É importante atentar para a história do pai e sua transformação. Em 1789, o viticultor Grandet já gozava de posição confortável. Quando a República colocou os bens do clero à venda, Grandet acabava de esposar a filha de um rico comerciante. Munido de sua própria fortuna e do dote, ele se apropriou – quando não legitimamente, ao menos legalmente – dos mais belos vinhedos de Saumur, de uma abadia e de algumas fazendas. Passando por republicano e patriota aos olhos dos habitantes locais, seu prestígio o conduziu à prefeitura de Saumur, cargo do qual foi destituído por Napoleão. Grandet, enfim, soube aproveitar bem seus capitais e as oportunidades que se lhe mostraram, e, economizando tudo, «mesmo o movimento», tornou-se o homem mais poderoso da região.


A avareza não o domina por completo no início do romance – ou, ao menos, a dominação não é desvelada em seu todo pelo narrador. O zelo extremo que dedica aos negócios e a satisfação que deles usufrui não parecem de todo condenáveis, porquanto não têm como fim a fruição dos prazeres materiais, pelo contrário: ao sermos convidados à casa da família Grandet, deparamo-nos com a austeridade que lá domina. Nada de luxos ou excessos. O que parece dominar Grandet é tanto o envaidecimento pelas próprias posses como o encanto pelo poder que elas lhe dão.


O avarento tem apego excessivo às riquezas. Sua vida se apóia em dois sentimentos: o amor-próprio e o interesse, o segundo se originando do primeiro e os dois, por sua vez, constituindo diferentes partes do mesmo egoísmo.
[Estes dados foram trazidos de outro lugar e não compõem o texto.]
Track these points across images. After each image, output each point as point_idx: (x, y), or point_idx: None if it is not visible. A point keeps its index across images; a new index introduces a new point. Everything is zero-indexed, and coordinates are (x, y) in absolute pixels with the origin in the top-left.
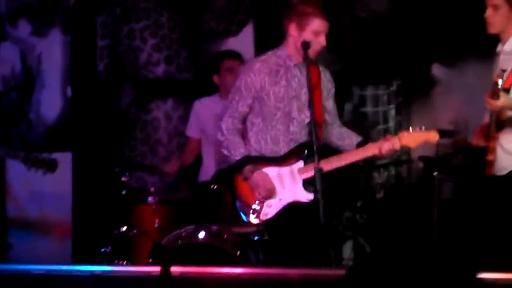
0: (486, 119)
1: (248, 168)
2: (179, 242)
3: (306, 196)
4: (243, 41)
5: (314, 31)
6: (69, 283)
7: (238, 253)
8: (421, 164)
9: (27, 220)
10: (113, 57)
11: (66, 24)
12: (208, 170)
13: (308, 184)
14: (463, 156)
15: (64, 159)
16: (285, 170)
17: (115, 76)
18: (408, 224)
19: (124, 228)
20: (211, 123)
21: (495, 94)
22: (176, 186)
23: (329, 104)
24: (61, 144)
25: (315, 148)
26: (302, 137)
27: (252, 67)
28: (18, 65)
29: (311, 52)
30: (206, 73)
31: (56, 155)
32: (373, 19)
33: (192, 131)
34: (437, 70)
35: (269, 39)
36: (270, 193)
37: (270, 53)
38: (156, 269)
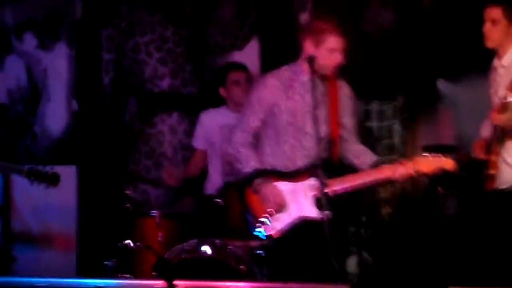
0: (484, 132)
1: (257, 181)
2: (183, 256)
3: (315, 213)
4: (248, 55)
5: (329, 48)
6: None
7: (242, 267)
8: (426, 179)
9: (31, 233)
10: (118, 71)
11: (71, 38)
12: (214, 182)
13: (318, 201)
14: (466, 172)
15: (69, 173)
16: (296, 185)
17: (120, 89)
18: (413, 239)
19: (128, 242)
20: (218, 135)
21: (503, 108)
22: (179, 199)
23: (347, 120)
24: (66, 157)
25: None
26: (318, 152)
27: (264, 82)
28: (24, 78)
29: (326, 69)
30: (212, 86)
31: (60, 169)
32: (379, 34)
33: (198, 142)
34: (442, 85)
35: (274, 54)
36: (280, 207)
37: (284, 67)
38: (160, 283)
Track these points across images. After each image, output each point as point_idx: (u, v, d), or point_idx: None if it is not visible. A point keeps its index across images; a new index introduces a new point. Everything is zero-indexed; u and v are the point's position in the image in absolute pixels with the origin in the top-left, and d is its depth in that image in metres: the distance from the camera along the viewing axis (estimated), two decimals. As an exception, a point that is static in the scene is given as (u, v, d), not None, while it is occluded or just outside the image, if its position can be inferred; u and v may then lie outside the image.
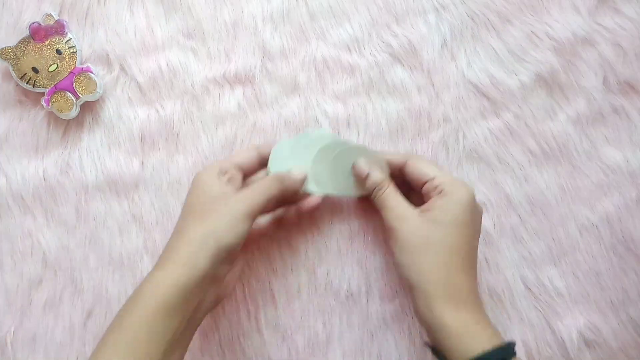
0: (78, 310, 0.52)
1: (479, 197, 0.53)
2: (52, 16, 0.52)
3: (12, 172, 0.53)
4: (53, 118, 0.54)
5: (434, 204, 0.44)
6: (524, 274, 0.53)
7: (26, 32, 0.52)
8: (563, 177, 0.53)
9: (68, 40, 0.53)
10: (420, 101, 0.54)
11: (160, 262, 0.42)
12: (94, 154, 0.54)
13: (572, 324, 0.52)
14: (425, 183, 0.46)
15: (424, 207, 0.45)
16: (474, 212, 0.44)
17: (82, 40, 0.54)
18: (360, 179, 0.48)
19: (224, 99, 0.54)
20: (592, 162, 0.54)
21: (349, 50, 0.54)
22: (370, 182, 0.47)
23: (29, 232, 0.53)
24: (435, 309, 0.41)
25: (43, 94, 0.52)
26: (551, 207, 0.53)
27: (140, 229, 0.53)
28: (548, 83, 0.54)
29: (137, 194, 0.53)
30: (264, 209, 0.44)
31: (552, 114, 0.54)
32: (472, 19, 0.54)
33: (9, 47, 0.52)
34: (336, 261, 0.53)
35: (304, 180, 0.48)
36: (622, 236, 0.53)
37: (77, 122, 0.54)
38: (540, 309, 0.52)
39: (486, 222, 0.53)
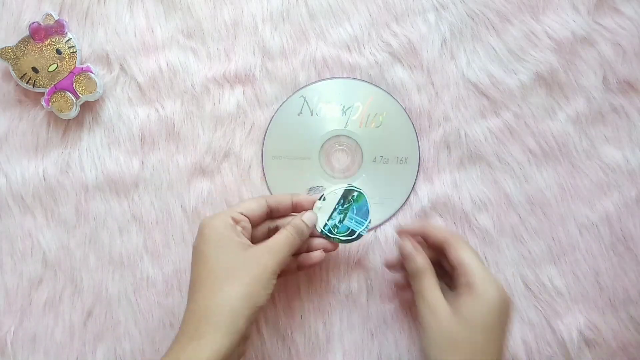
0: (78, 310, 0.52)
1: (479, 196, 0.53)
2: (52, 16, 0.52)
3: (12, 172, 0.53)
4: (53, 118, 0.54)
5: (464, 300, 0.43)
6: (523, 273, 0.53)
7: (26, 32, 0.52)
8: (563, 176, 0.53)
9: (68, 40, 0.53)
10: (420, 100, 0.54)
11: (193, 327, 0.40)
12: (94, 154, 0.54)
13: (572, 323, 0.52)
14: (457, 266, 0.45)
15: (454, 299, 0.44)
16: (503, 313, 0.43)
17: (82, 40, 0.54)
18: (402, 257, 0.48)
19: (223, 98, 0.54)
20: (592, 162, 0.54)
21: (349, 49, 0.54)
22: (411, 266, 0.46)
23: (29, 232, 0.53)
24: None
25: (43, 94, 0.52)
26: (551, 206, 0.53)
27: (140, 229, 0.53)
28: (548, 82, 0.54)
29: (137, 194, 0.53)
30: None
31: (551, 113, 0.54)
32: (472, 19, 0.54)
33: (9, 47, 0.52)
34: (336, 261, 0.53)
35: (314, 223, 0.47)
36: (622, 235, 0.53)
37: (77, 122, 0.54)
38: (540, 308, 0.52)
39: (486, 221, 0.53)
Grandet decerto era um avaro, mas é apenas quando sua filha, apaixonada pelo primo, dá-lhe todo seu ouro, que o deslumbramento de Grandet pela riqueza (ou pelo ouro mesmo) se torna maior do que aquele que tinha pelo poder proveniente da riqueza.
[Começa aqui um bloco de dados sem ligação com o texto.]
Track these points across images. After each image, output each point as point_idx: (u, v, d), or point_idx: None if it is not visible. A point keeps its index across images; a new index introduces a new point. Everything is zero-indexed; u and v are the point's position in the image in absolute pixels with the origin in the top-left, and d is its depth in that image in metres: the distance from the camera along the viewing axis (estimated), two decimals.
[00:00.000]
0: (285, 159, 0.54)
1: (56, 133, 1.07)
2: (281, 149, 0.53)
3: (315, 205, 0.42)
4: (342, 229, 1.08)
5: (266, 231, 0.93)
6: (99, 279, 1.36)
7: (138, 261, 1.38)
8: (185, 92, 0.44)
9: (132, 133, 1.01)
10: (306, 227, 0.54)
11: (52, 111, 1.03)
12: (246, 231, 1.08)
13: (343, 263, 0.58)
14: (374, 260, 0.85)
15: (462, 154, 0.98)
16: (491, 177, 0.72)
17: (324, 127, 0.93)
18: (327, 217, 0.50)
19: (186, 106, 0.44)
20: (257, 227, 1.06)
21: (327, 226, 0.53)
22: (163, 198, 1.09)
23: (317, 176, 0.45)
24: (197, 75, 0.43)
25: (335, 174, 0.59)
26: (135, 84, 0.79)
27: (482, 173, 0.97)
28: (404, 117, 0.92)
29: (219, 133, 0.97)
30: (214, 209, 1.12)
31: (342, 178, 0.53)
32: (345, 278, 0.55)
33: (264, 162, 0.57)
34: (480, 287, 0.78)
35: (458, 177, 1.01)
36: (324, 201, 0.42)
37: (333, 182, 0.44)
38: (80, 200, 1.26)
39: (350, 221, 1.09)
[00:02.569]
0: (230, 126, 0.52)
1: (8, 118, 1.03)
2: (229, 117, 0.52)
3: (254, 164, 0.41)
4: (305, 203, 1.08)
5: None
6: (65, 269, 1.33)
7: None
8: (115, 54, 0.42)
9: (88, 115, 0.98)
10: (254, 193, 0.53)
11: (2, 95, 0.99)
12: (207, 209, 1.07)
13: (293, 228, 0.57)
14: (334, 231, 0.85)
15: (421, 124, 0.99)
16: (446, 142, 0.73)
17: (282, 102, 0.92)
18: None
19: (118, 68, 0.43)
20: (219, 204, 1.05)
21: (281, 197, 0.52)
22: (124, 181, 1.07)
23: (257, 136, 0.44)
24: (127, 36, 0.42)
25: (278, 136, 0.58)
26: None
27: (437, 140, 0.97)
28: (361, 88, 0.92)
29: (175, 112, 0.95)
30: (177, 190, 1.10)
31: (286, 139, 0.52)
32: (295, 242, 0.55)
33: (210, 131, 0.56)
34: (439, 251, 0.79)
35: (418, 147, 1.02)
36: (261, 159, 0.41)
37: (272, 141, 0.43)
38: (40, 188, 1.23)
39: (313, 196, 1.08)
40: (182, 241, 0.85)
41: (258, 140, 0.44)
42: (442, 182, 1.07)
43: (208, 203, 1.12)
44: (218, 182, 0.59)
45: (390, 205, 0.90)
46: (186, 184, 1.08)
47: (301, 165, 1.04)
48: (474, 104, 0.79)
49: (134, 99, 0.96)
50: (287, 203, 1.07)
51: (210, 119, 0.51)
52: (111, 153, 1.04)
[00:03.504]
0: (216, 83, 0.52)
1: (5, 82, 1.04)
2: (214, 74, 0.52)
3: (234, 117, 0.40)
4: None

Em Balzac, personagens como Grandet povoam a província francesa do século XIX, e a situação em Paris não é melhor. O ódio intenso que ele dedicou à burguesia não era, segundo Carpeaux, senão conseqüência de sua atitude ideológica: era monarquista, admirador da antiga aristocracia e católico conservador. Se essa atitude não está toda presente em Eugénie Grandet, há no romance, porém, um olhar agudo sobre a avarícia, vista de maneira melancólica como uma realidade cada vez mais inelutável. Que o atestem as palavras do narrador:


«Os avaros não acreditam em uma vida além, o presente é tudo para eles. Esta reflexão projeta uma terrível luz sobre a época atual, onde, mais que em nenhuma outra, o dinheiro domina as leis, a política e os modos. Instituições, livros, homens e doutrinas, tudo conspira a minar a crença numa vida futura sobre a qual o edifício social se apoiou por mil e oitocentos anos. Agora, o caixão é uma transição pouco temida. O futuro, que nos esperava além do réquiem, foi transposto para o presente. Chegar per fas et nefas [por todos os meios, lícitos e ilícitos] ao paraíso terrestre do luxo e dos gozos vaidosos, petrificar seu coração e macerar o corpo em vista de possessões passageiras, como outrora sofríamos o martírio da vida em vista dos bens eternos, este é o pensamento geral!»